# is there a problem with my midas



## Johnson14 (Mar 29, 2009)

i have read all over the internet that midas cichlids are supposed to be one of the most personable cichlids there are. i have read the they swim up and down the glass and will bit at it. but mine is the complete opposite. when ever i walk into my bedroom he always goes and hides. right now he is about 8-9 inches long and is being house in a 45g with a pleco and two pictus cats. i jsut got a killer deal on a 75g so as soon as it is ready for him he will be moved in there by him self. the only problem is that my mom wont let me set it up in my room becasue i already have my 45g and a 30g in my room and she feels it would be too much weight on the second floor, so i have to set it up in the living room. but the only problem with that is that people walk in and out of there all the time so feel he would always be hiding. is there something wrong with him or will it change once he is moved into the larger tank? if he continues to stay like this i will probably be getting a jag becasue i here they are full of personality and it will probably be fun to watch, but my midas is just so beautiful that i would hate to get rid of it.









any thoughts?


----------



## SinisterKisses (Feb 24, 2004)

Each is different. I've had some that were pansies until they were almost full grown, then got their confidence. Being in a too-small tank probably doesn't help, so when you move him into the 75gal you could try some dithers. The decor of the tank doesn't help much either...your setup looks more suited to mbuna than a midas from what I can see.

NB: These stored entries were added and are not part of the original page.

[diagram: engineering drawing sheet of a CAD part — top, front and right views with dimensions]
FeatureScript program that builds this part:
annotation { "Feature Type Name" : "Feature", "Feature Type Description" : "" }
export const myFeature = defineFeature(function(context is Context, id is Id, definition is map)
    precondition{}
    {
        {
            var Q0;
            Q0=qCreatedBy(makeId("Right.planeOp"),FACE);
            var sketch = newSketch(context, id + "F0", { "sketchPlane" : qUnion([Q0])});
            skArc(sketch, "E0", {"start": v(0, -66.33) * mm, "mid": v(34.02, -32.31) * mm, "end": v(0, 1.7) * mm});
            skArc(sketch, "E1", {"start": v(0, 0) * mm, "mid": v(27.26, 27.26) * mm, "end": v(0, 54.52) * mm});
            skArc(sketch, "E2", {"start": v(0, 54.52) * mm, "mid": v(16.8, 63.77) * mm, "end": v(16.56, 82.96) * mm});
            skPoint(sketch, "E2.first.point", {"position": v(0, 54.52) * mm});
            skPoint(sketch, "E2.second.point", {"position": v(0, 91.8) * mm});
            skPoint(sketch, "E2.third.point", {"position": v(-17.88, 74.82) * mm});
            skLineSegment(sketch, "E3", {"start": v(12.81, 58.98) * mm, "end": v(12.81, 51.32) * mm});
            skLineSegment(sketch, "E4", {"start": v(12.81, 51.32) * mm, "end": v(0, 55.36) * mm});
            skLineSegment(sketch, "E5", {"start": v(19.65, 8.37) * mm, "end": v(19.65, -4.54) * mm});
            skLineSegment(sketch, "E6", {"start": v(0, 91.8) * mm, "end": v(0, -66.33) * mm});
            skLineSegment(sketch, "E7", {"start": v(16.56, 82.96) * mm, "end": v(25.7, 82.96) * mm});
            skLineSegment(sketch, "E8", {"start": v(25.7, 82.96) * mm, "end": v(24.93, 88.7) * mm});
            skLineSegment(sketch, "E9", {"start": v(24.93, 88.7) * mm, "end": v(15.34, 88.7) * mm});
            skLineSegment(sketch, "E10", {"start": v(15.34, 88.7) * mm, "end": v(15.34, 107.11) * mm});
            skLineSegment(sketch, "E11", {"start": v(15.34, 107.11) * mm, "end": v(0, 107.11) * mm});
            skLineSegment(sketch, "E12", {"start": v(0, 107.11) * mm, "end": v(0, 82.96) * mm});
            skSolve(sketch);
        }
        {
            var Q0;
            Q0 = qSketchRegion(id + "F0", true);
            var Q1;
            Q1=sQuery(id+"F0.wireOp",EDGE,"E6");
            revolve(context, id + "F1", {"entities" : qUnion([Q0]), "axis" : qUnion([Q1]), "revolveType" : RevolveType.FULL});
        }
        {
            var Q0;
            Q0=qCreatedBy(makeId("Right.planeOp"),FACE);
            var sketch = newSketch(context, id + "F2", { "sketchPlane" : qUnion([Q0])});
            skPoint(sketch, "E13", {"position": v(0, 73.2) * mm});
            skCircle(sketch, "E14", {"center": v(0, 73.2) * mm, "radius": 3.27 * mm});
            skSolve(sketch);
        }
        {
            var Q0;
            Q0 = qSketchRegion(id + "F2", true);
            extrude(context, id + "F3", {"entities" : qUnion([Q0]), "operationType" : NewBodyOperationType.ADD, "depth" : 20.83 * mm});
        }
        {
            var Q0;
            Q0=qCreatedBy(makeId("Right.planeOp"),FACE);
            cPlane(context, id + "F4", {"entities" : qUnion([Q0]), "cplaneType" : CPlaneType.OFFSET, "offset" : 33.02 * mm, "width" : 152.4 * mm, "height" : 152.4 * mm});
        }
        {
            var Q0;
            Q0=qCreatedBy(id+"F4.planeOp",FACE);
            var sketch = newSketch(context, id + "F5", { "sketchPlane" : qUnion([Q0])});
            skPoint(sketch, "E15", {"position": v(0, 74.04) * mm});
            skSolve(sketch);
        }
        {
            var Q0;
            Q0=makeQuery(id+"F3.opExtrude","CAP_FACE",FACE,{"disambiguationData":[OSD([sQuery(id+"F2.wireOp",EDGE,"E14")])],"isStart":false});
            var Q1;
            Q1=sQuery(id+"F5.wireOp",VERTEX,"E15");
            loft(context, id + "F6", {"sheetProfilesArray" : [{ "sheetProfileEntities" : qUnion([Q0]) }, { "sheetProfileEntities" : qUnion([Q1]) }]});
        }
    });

On a side note - a jag will not fit as an adult in a 75gal tank. You'd need a 6ft tank, so you may want to rethink that plan.


----------



## Johnson14 (Mar 29, 2009)

what is a nice setup for a midas then? when i set up the 75 i planed on just having one rock cave in the corner and having the rest open for him to swim in. and what wold be some good dithers to get?


----------



## Malawidolphin (Dec 15, 2006)

I find when there is more "people traffic" walking by & around the tank the fish become less shy and skittish. They get used to movement and aren't as easily startled. IME


----------



## Nathan43 (Jul 9, 2007)

Malawidolphin said:


> I find when there is more "people traffic" walking by & around the tank the fish become less shy and skittish. They get used to movement and aren't as easily startled. IME


Agreed, my female was like that for 6 months and now she is fearless.


----------



## Johnson14 (Mar 29, 2009)

ok well that is some good new. How can you tell the difference in male and female?


----------



## Mussin (Oct 30, 2008)

My RD was like that for the first few months but now every time he sees me he thinks its feeding time and does a little dance for me. Mine acts about like an Oscar but with a little more aggression.


----------



## remarkosmoc (Oct 19, 2005)

Mine was pretty shy at first and now is very active but not a begger like other cichlids I've had. I've found that having rocks or other material to divide up territories and give them a chance to hide when they feel like they need to helps any cichlid feel more secure and even though they have the option to hide out of sight they spend most of their time out in the open.


----------



## Johnson14 (Mar 29, 2009)

thats what i thought to, thats why i set my tank up like this









so in my new tank im just gonna have one rock cave in the corner and the rest is going to be open for him/her to swim in. i might put a few fake plants in there too.


----------



## davidc81 (Oct 29, 2007)

my midas is such a great fish. he has a lot of personality. whenever he seems me walking into the room, he will swim up and down and he goes crazy. he'll actually swim to the top and let me pet his hump and i think he enjoys when i pet him. if he seems me go into the room and i dont go over and pay attention to him, he'll start splashing and freaking out. he's definitely my favorite fish that i have ever owned. yours looks like a very nice specimen.


----------



## Johnson14 (Mar 29, 2009)

i wish mine was like that ^


----------



## Johnson14 (Mar 29, 2009)

how should i set up my 75G? 
what dithers should i use for my 75G? 
Also how can you sex midas cichlids?
thank you for any help


----------



## lil mama (Nov 24, 2007)

If you try feeding him a few pellets at a time, not giving him all the food at once. Making him come back and beg again. Getting him to eat from your hand hopefully. This will help with shyness.  That is a REALLY beautiful Midas, his color is so rich. It would truely be a shame to get rid of him. He should love that 75g tank. You might be supprised, if he really likes the new tank it could make him more aggressive. When they decide something is "theirs".....theres no stopping them!


----------



## Johnson14 (Mar 29, 2009)

i put a firemouth in the 45g with him about a week ago and it made him alot more active


----------



## lil mama (Nov 24, 2007)

That's good he probably just wanted company. I feed all my fish the way I stated before. 3 of them will let me pet them now. My Midas loves to have his hump pet. Just very gently pet his head. He even sticks his hump out of water for a pet. Midas are great fish.


----------



## Johnson14 (Mar 29, 2009)

my midas doesn't really have a hump, do you know hot to sex midas?


----------



## lil mama (Nov 24, 2007)

Your Midas looks like he has the starting of a very nice hump. The best way to tell the sex of a fish is by the vent. Males come to more of a point and females are more rounded. Sorry I'm not the best at sexing fish or explaining it. If you could get a pic of it vent and post it up I'm sure someone will be able to help you.


----------



## Johnson14 (Mar 29, 2009)

i will get a picture of it vent when i transfer it to the 75g


----------